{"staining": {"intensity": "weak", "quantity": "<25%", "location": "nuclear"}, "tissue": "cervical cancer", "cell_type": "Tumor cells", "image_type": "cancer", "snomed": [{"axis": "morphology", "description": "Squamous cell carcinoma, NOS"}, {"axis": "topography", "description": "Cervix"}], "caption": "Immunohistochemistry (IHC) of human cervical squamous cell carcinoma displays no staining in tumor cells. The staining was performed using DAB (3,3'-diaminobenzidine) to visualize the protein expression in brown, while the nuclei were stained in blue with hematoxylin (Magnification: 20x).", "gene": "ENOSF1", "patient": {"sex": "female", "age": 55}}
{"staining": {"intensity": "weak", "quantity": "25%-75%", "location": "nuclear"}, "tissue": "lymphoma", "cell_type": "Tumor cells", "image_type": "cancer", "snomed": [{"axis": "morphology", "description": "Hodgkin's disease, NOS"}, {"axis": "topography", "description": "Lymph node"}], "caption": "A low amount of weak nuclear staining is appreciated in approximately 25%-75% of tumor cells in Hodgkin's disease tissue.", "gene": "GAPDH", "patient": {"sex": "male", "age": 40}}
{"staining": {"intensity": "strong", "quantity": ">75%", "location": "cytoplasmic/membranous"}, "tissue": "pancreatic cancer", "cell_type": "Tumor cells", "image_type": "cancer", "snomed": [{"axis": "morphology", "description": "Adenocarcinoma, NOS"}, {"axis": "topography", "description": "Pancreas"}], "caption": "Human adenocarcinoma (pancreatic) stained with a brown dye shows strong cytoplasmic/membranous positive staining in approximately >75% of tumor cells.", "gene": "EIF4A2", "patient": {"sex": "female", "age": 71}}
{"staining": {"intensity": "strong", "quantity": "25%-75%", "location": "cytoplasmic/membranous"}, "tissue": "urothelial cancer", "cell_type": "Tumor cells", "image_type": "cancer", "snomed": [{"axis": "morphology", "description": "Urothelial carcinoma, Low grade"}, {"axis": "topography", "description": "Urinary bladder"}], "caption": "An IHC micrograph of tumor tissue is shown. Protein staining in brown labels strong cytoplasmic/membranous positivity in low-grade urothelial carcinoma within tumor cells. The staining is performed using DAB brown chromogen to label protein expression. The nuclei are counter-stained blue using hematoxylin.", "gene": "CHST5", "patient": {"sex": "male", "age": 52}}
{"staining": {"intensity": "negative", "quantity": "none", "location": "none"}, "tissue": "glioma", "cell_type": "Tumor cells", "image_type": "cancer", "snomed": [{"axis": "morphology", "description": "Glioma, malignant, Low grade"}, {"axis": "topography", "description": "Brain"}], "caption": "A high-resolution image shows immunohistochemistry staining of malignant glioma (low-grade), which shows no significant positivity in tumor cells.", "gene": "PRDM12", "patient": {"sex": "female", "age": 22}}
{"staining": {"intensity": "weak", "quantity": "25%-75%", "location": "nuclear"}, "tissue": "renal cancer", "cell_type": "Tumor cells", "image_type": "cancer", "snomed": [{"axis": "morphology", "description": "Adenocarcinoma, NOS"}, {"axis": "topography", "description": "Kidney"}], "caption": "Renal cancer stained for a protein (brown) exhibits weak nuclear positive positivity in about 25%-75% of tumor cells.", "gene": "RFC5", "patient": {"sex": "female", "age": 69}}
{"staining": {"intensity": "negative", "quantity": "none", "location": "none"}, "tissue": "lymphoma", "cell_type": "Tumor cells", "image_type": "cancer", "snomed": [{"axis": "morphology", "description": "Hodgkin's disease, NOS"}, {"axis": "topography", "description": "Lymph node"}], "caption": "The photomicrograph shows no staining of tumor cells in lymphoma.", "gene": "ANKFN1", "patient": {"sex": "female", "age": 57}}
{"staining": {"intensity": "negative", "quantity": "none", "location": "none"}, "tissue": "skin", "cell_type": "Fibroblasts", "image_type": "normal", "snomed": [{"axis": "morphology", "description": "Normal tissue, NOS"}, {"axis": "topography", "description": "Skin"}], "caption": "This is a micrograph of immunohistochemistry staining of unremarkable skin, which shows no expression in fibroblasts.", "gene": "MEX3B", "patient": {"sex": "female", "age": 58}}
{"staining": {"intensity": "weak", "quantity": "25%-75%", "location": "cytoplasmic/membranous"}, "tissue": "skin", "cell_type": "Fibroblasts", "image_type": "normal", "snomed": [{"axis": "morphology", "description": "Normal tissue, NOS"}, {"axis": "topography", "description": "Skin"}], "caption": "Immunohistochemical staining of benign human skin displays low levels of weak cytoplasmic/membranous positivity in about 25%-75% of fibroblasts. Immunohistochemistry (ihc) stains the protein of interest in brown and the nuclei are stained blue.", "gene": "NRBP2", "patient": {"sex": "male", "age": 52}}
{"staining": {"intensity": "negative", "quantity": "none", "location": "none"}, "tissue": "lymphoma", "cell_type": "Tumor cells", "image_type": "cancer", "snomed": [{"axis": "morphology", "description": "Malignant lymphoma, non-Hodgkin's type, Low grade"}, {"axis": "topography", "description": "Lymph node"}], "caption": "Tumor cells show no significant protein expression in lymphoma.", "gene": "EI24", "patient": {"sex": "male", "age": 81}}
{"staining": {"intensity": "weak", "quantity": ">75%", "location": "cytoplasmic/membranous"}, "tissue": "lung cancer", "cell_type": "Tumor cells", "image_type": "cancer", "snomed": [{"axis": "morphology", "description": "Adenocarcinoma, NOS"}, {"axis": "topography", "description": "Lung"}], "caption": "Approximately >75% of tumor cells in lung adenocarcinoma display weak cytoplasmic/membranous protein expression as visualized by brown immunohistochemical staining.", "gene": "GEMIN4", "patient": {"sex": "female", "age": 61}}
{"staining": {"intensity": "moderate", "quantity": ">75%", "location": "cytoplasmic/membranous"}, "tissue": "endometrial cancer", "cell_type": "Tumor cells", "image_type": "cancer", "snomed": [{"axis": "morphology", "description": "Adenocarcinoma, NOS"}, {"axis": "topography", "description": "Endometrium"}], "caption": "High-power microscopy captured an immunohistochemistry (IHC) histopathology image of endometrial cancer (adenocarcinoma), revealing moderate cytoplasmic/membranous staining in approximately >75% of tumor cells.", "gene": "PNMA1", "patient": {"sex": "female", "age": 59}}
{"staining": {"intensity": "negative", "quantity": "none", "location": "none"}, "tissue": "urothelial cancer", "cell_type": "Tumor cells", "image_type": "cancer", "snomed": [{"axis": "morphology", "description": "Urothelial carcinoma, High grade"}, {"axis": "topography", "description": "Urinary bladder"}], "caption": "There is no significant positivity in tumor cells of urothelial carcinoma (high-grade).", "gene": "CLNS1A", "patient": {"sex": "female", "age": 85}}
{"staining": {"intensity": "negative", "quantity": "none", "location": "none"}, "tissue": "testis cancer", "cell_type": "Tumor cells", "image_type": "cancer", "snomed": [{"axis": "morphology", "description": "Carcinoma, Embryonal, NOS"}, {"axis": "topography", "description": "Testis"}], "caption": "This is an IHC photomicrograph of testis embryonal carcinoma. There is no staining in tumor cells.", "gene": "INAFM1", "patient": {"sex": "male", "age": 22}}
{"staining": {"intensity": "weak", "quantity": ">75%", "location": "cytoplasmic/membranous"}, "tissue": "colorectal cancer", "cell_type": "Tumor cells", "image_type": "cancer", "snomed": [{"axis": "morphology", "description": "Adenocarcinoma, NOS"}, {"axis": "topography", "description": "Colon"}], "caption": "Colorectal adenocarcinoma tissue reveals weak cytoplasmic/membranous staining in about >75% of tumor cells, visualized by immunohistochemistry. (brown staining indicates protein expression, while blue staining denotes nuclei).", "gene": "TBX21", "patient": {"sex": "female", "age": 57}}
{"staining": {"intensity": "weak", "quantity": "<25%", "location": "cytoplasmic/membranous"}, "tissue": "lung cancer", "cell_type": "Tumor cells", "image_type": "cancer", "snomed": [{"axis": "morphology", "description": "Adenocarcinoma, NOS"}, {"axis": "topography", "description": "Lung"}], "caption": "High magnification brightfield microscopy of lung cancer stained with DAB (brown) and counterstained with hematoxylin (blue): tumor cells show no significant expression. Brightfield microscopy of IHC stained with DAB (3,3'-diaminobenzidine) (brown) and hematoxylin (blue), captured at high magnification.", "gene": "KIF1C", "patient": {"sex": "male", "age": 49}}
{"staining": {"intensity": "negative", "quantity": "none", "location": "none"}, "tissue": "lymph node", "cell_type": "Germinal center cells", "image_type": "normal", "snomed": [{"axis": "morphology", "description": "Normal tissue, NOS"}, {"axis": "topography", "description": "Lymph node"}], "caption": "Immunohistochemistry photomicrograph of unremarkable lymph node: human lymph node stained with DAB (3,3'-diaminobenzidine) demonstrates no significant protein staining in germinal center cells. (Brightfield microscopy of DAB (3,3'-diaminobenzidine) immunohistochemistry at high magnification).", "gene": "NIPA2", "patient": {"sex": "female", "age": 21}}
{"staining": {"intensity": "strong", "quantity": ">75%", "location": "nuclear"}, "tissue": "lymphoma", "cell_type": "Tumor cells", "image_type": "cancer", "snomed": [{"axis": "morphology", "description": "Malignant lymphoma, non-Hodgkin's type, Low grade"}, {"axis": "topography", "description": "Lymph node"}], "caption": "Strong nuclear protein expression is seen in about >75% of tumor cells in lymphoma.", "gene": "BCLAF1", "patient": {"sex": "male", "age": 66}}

Activity - Of the entries listed above, reproduce only the lines starting at the line containing "cancer stained for" and ending at the line containing "staining of benign". Include both, exactly as they stand.

Answer section -
{"staining": {"intensity": "weak", "quantity": "25%-75%", "location": "nuclear"}, "tissue": "renal cancer", "cell_type": "Tumor cells", "image_type": "cancer", "snomed": [{"axis": "morphology", "description": "Adenocarcinoma, NOS"}, {"axis": "topography", "description": "Kidney"}], "caption": "Renal cancer stained for a protein (brown) exhibits weak nuclear positive positivity in about 25%-75% of tumor cells.", "gene": "RFC5", "patient": {"sex": "female", "age": 69}}
{"staining": {"intensity": "negative", "quantity": "none", "location": "none"}, "tissue": "lymphoma", "cell_type": "Tumor cells", "image_type": "cancer", "snomed": [{"axis": "morphology", "description": "Hodgkin's disease, NOS"}, {"axis": "topography", "description": "Lymph node"}], "caption": "The photomicrograph shows no staining of tumor cells in lymphoma.", "gene": "ANKFN1", "patient": {"sex": "female", "age": 57}}
{"staining": {"intensity": "negative", "quantity": "none", "location": "none"}, "tissue": "skin", "cell_type": "Fibroblasts", "image_type": "normal", "snomed": [{"axis": "morphology", "description": "Normal tissue, NOS"}, {"axis": "topography", "description": "Skin"}], "caption": "This is a micrograph of immunohistochemistry staining of unremarkable skin, which shows no expression in fibroblasts.", "gene": "MEX3B", "patient": {"sex": "female", "age": 58}}
{"staining": {"intensity": "weak", "quantity": "25%-75%", "location": "cytoplasmic/membranous"}, "tissue": "skin", "cell_type": "Fibroblasts", "image_type": "normal", "snomed": [{"axis": "morphology", "description": "Normal tissue, NOS"}, {"axis": "topography", "description": "Skin"}], "caption": "Immunohistochemical staining of benign human skin displays low levels of weak cytoplasmic/membranous positivity in about 25%-75% of fibroblasts. Immunohistochemistry (ihc) stains the protein of interest in brown and the nuclei are stained blue.", "gene": "NRBP2", "patient": {"sex": "male", "age": 52}}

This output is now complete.